In the year of 1968, the protests escalated into clear instances of violence: following the brutal assassinations of Martin Luther King Jr. and President Kennedy, came to the realization that the era of liberalism is over. The sixties free-minded youth was overcome with feelings of doom and despair: “the murders denied them a fundamental democratic right, the right to choose their own leaders” (Boyer 899). Precisely at that time, Nixon got a hold of the American public, which was not following the open-minded ideals of “countercultural rebellion” (Boyer 890). During his tenure, he utilized the Southern strategy to ensure that the Southern shifted their opinions from supporting Democratic Party to Republican (Boyer 885). The Southern Strategy consisted of appealing to the white portion of the population that detested the racial equality movement, particularly those who opposed desegregation, which was implemented majorly in the case of schools.

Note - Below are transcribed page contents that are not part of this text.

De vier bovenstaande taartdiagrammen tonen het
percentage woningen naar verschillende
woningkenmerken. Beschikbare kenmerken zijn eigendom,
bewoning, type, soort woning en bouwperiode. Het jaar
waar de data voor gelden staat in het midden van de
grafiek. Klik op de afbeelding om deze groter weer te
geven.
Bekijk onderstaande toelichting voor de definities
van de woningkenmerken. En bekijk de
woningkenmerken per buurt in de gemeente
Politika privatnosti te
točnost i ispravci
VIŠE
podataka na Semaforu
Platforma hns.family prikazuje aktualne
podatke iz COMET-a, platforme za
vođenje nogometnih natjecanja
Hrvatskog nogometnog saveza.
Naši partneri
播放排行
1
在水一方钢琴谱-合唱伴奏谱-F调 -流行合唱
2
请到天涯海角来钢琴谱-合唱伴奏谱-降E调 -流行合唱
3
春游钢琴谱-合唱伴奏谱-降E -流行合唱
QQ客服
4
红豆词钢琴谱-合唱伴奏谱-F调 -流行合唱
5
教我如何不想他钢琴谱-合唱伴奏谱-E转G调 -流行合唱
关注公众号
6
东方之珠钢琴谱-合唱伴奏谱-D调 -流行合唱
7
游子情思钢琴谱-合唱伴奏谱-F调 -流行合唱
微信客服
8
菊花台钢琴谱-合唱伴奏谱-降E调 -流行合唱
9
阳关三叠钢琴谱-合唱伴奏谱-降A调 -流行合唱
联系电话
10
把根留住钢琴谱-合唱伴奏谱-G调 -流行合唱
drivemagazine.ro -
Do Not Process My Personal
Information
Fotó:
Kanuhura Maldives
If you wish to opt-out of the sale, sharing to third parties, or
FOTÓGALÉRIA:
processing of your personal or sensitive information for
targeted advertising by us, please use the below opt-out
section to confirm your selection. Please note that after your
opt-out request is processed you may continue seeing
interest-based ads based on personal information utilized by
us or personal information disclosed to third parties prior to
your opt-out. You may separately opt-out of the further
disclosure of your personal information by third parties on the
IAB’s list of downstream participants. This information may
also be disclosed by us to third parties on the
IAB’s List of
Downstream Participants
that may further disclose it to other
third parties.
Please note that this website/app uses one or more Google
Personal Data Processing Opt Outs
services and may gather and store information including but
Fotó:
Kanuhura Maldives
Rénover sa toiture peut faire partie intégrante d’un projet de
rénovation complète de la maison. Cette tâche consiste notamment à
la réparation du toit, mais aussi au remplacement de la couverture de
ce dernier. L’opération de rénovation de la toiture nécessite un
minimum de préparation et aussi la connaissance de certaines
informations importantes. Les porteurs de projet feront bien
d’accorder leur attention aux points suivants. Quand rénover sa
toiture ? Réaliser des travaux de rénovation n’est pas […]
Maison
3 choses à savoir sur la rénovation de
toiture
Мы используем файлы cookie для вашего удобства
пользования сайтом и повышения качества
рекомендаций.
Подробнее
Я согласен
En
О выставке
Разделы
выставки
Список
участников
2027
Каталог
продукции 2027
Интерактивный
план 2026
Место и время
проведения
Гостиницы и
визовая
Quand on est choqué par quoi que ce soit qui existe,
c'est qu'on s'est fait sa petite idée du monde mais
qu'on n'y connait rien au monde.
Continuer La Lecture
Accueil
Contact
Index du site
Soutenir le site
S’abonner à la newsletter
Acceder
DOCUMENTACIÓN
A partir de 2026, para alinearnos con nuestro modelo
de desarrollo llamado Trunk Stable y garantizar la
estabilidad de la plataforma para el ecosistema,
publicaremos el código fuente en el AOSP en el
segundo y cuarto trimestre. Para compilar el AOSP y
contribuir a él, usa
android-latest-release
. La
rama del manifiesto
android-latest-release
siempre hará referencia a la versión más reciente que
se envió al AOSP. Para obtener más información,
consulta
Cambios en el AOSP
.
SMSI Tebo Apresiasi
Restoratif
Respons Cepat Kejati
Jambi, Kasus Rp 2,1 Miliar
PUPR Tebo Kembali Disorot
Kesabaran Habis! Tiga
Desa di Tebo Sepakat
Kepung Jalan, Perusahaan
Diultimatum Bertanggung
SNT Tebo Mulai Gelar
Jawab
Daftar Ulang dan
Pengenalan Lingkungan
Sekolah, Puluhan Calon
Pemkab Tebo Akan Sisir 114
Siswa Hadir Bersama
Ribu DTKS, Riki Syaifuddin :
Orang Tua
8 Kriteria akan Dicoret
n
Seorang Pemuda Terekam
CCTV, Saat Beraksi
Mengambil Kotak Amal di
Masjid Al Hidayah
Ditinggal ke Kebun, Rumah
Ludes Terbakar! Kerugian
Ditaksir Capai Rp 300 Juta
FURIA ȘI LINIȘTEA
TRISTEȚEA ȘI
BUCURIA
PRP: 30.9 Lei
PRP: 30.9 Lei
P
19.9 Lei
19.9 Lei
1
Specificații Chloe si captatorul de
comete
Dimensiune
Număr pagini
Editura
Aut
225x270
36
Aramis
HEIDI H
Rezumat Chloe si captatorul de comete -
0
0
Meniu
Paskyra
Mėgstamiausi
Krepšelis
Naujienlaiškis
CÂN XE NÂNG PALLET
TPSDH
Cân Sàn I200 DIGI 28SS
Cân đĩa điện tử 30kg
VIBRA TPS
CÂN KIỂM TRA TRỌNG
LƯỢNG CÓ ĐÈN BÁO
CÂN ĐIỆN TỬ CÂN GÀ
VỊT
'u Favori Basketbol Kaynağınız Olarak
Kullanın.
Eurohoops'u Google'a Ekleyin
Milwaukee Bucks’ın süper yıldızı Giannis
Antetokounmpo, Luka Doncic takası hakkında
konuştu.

Desegregation was constitutionalized, and many white people, particularly holding traditionally “Southern” views, were willing to oppose it. Richard Nixon became their appealing alternative because his administration “opposed extension of the Voting Rights Act of 1965, sought to cripple enforcement of the Fair Housing Act of 1968, pleaded for the postponement of desegregation” (Boyer 903). It was precisely the outcome the conservative public has been hoping for during the marches and demonstrations advocating civil rights and opposing the Vietnam war. It was looming them into voting for the Republicans, the so-called “Silent Majority”, which “became the centerpiece of Nixon’s political strategy” (Boyer 900).
Therefore, the New Right’s emergence came to ensure that the new leaders would prevent the suffering of the masses and their influence in addressing inequality and authority challenges. But what the New Right created was an aggregated force that consisted of a contradictory set of beliefs, but which appealing both to union workers, southern white supremacists, and Evangelical Christians, therefore constituting a major part of the population – thus, prevailing.
Boyer, Paul S. The Enduring Vision. Houghton Mifflin Company, 1993.